TEXT UNDER STUDY |
Occupational Noise Exposure and Hyperacusis among Female Workers in Sweden – a hazard found below the current limit level

June 8, 2022 at 9:00 am

Dr Hashir Aazh interviews Dr Sofie Fredriksson from School of Public Health and Community Medicine, University of Gothenburg, Sweden, about her upcoming presentation at the 6th International Conference on Hyperacusis and Misophonia which is planned for Friday-Saturday 1-2 July 2022 at Birkbeck College, University of London, London, United Kingdom.


Sofie is a licensed audiologist currently working as a researcher at Occupational and Environmental Medicine in the research group Sound Environment and Health. Her research mainly concerns the area of hearing and health in relation to noise and psychosocial stress exposure at work. The focus is on female-dominated workplaces in preschool and health care and touches on gender aspects in the field of Occupational and Environmental Medicine.

USING THE INFORMATION |
A - In the page on occupational noise exposure and hyperacusis, at which venue is the 6th International Conference on Hyperacusis and Misophonia planned to take place?
B - Write the next part of the page on occupational noise exposure and hyperacusis among female workers in Sweden, starting after its final sentence.

DATA FOR REVIEW |
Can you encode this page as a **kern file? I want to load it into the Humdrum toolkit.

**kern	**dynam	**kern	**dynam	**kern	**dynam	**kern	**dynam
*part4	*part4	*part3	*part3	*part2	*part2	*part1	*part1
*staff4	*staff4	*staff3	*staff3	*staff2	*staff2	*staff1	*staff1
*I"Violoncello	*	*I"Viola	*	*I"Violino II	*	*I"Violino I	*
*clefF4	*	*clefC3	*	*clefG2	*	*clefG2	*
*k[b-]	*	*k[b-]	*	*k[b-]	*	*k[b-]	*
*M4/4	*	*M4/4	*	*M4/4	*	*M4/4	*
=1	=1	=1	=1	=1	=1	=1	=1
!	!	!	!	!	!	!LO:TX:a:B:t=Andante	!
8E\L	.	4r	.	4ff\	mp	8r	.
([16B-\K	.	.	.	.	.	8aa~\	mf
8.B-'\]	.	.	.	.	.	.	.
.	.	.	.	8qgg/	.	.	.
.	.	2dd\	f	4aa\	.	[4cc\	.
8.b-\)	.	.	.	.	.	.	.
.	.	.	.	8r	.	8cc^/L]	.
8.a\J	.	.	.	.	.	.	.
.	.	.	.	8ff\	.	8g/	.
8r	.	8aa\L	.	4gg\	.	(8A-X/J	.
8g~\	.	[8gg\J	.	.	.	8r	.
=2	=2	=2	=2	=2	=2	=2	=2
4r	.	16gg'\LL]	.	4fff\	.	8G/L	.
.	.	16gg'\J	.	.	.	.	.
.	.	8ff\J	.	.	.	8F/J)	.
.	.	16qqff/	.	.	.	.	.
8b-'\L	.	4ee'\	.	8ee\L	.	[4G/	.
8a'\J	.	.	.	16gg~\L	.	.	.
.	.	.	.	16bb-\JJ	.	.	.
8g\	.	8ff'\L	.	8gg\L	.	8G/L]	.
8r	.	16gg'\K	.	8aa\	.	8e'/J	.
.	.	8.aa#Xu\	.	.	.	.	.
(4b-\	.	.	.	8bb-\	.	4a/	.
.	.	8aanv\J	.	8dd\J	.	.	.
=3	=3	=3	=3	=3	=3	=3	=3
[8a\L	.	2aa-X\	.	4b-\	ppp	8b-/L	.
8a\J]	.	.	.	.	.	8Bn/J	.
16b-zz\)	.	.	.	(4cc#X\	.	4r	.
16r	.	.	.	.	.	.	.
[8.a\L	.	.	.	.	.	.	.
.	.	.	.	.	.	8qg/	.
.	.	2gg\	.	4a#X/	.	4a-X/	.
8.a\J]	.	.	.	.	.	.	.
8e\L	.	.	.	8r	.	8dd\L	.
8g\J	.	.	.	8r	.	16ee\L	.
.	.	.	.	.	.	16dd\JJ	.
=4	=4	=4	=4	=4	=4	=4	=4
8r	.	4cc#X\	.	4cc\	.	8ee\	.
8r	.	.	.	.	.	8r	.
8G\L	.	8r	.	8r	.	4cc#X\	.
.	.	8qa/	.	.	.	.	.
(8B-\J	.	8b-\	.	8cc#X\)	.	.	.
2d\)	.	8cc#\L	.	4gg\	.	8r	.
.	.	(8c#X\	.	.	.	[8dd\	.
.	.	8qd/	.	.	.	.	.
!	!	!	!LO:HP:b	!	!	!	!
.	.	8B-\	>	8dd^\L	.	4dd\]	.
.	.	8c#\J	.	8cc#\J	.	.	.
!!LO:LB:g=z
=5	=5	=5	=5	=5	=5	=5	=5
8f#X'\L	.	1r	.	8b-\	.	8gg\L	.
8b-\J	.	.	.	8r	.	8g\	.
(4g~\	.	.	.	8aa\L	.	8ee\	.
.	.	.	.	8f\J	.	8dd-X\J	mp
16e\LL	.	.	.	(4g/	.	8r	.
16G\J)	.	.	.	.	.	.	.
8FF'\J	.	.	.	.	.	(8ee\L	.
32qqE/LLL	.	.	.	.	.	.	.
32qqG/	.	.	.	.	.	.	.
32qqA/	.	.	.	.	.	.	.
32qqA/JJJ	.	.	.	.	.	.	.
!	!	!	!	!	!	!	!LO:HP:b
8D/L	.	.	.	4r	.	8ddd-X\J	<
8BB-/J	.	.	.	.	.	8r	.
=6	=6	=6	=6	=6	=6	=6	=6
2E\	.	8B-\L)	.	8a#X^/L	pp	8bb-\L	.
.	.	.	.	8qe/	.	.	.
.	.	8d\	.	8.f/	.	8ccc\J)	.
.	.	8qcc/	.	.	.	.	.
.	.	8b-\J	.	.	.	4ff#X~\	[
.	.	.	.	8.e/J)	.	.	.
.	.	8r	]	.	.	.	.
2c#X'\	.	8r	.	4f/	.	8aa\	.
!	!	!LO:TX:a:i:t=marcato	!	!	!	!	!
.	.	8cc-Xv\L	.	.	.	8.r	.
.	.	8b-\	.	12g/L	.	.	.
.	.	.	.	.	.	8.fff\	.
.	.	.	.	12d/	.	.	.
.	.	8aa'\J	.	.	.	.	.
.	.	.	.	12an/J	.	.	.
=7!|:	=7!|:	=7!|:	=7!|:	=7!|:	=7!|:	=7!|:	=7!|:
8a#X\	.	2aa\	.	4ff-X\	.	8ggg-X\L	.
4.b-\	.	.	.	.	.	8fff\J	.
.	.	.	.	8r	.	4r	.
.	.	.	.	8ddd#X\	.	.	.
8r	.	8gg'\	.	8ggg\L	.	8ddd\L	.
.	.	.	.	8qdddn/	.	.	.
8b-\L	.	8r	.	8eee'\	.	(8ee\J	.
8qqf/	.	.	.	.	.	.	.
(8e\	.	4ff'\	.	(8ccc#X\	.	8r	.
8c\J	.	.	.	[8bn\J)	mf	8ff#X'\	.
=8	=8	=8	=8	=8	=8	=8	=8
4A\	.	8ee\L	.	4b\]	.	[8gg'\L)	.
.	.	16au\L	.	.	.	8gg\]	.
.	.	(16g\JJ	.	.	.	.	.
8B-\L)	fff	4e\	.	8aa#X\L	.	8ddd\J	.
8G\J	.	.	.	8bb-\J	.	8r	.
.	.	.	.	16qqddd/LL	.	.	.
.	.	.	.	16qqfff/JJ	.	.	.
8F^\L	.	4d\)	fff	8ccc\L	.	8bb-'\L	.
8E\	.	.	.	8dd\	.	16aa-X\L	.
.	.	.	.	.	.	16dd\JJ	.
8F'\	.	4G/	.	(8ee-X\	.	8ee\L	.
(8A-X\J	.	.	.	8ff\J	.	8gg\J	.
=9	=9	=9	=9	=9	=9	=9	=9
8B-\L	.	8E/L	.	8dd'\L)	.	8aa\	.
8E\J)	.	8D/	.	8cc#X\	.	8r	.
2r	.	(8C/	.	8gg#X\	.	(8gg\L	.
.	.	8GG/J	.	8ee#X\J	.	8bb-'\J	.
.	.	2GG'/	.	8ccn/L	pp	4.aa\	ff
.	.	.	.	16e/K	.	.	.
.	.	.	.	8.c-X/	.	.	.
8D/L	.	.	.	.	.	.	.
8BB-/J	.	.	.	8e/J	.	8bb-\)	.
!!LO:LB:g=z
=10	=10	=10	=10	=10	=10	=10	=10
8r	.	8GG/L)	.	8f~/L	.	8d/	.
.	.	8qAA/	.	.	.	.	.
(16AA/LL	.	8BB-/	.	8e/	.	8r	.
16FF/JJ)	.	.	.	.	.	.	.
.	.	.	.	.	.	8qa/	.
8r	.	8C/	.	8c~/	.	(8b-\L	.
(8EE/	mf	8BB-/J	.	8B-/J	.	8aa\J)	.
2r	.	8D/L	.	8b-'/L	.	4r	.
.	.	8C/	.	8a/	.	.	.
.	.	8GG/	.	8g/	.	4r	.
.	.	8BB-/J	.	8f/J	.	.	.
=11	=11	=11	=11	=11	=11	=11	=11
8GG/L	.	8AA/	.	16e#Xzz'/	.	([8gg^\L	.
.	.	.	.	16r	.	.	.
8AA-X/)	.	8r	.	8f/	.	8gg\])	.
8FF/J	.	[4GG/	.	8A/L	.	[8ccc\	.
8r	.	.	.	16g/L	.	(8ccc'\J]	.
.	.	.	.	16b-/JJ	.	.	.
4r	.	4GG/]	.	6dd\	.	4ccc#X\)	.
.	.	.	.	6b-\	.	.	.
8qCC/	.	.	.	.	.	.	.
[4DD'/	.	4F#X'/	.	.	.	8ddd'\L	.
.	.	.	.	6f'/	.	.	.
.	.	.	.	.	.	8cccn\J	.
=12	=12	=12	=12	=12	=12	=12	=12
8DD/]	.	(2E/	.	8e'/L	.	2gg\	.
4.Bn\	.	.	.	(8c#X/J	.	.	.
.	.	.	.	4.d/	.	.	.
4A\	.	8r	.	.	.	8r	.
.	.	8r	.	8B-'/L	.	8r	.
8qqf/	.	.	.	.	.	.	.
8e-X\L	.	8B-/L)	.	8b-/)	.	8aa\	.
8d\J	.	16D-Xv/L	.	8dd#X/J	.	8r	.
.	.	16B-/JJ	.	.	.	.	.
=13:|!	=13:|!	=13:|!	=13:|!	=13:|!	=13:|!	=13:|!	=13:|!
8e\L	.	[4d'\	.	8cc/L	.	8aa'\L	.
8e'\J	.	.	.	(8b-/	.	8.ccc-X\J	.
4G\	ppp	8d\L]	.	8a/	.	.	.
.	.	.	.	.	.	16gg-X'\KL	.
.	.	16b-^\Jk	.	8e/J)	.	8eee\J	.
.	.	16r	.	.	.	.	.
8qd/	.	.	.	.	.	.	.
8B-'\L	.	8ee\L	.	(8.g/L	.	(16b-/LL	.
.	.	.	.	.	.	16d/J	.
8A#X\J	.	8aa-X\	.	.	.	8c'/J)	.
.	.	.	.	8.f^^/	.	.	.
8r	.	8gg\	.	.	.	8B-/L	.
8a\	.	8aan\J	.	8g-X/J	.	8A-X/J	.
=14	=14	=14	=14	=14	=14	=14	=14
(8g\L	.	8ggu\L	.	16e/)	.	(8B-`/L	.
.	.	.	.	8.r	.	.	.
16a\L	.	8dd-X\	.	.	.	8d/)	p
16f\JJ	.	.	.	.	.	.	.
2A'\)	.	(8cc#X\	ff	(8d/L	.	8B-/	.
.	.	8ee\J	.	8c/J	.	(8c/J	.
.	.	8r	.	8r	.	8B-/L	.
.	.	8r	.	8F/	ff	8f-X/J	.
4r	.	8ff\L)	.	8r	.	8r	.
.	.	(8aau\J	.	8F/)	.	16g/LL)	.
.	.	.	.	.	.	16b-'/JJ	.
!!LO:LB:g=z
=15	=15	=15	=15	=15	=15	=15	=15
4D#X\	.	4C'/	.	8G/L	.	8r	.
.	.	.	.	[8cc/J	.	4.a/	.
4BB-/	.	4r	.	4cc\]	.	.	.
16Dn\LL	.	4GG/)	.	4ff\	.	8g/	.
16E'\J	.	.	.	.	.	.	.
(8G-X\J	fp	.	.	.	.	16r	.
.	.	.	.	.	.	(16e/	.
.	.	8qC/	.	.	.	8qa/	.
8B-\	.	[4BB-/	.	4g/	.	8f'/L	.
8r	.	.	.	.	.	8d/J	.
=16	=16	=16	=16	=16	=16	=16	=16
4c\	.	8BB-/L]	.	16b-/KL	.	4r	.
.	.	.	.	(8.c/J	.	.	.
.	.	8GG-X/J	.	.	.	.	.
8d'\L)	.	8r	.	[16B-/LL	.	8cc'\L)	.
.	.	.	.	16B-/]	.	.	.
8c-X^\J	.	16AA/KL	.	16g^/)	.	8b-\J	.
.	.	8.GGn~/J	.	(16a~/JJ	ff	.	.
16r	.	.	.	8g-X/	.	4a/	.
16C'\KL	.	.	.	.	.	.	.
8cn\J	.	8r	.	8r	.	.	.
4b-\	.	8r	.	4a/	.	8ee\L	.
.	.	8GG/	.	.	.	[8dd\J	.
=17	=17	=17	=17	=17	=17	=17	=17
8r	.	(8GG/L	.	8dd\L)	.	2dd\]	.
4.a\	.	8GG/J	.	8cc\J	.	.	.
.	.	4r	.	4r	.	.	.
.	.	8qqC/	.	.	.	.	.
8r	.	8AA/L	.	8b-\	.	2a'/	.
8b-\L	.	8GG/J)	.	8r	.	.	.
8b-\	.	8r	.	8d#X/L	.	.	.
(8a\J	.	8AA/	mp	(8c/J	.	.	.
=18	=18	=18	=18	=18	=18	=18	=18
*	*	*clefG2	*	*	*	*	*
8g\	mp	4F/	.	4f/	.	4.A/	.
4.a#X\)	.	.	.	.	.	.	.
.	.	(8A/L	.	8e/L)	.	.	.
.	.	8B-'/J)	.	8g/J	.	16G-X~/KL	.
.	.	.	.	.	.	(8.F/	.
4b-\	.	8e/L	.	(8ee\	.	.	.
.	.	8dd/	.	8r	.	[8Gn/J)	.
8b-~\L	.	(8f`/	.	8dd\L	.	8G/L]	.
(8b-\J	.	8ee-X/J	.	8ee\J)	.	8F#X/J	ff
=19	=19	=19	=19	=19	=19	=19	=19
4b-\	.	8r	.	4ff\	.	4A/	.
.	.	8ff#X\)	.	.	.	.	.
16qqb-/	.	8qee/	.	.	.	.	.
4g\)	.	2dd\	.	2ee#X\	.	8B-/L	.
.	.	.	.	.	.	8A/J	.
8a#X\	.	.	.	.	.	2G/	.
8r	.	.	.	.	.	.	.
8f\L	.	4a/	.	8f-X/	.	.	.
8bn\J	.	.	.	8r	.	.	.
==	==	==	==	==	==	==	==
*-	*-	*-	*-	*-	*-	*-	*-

ANSWERS BY ITEM |
A - Birkbeck College, University of London, in London, United Kingdom.

B -
Dr Sofie Fredriksson’s talk focuses on her study which aimed to assess whether exposure to occupational noise increased the risk of hyperacusis symptoms among female workers in general and preschool teachers in particular. They performed a retrospective longitudinal study using survey data collected from a cohort of randomly selected women from the general population in Sweden and a cohort of female preschool teachers, in total n = 8328. Hyperacusis was assessed by self-reported onset year and one item addressing discomfort or pain from everyday sounds. In the main analysis, the outcome was defined as occurring at least a few times each week. Sensitivity analyses included more strict definitions: a) at least several times each week, and b) every day. Occupational noise exposure was assessed using the Swedish Job-Exposure Matrix (JEM), <75 dB(A), 75–85 dB(A) and >85 dB(A), where preschool teachers are assigned to the 75–85 dB(A) interval. Occupational noise exposure was defined by the occupation held at year of hyperacusis onset, or the occupation held at the survey year if no event occurred. The statistical analysis was done using survival analysis with frailty regression modelling, with the hazard of hyperacusis analysed in relation to years of occupational noise exposure accounting for individual variation in survival times, adjusting for possible confounders including age, education, income, family history of hearing loss, and change of jobs due to noise. Their study shows an increased risk of hyperacusis among women exposed below the occupational noise limit in Sweden (85 dB LAeq,8h), and indicates a need for improved hearing prevention measures and noise abatement measures in occupations with noise levels from 75 dB(A).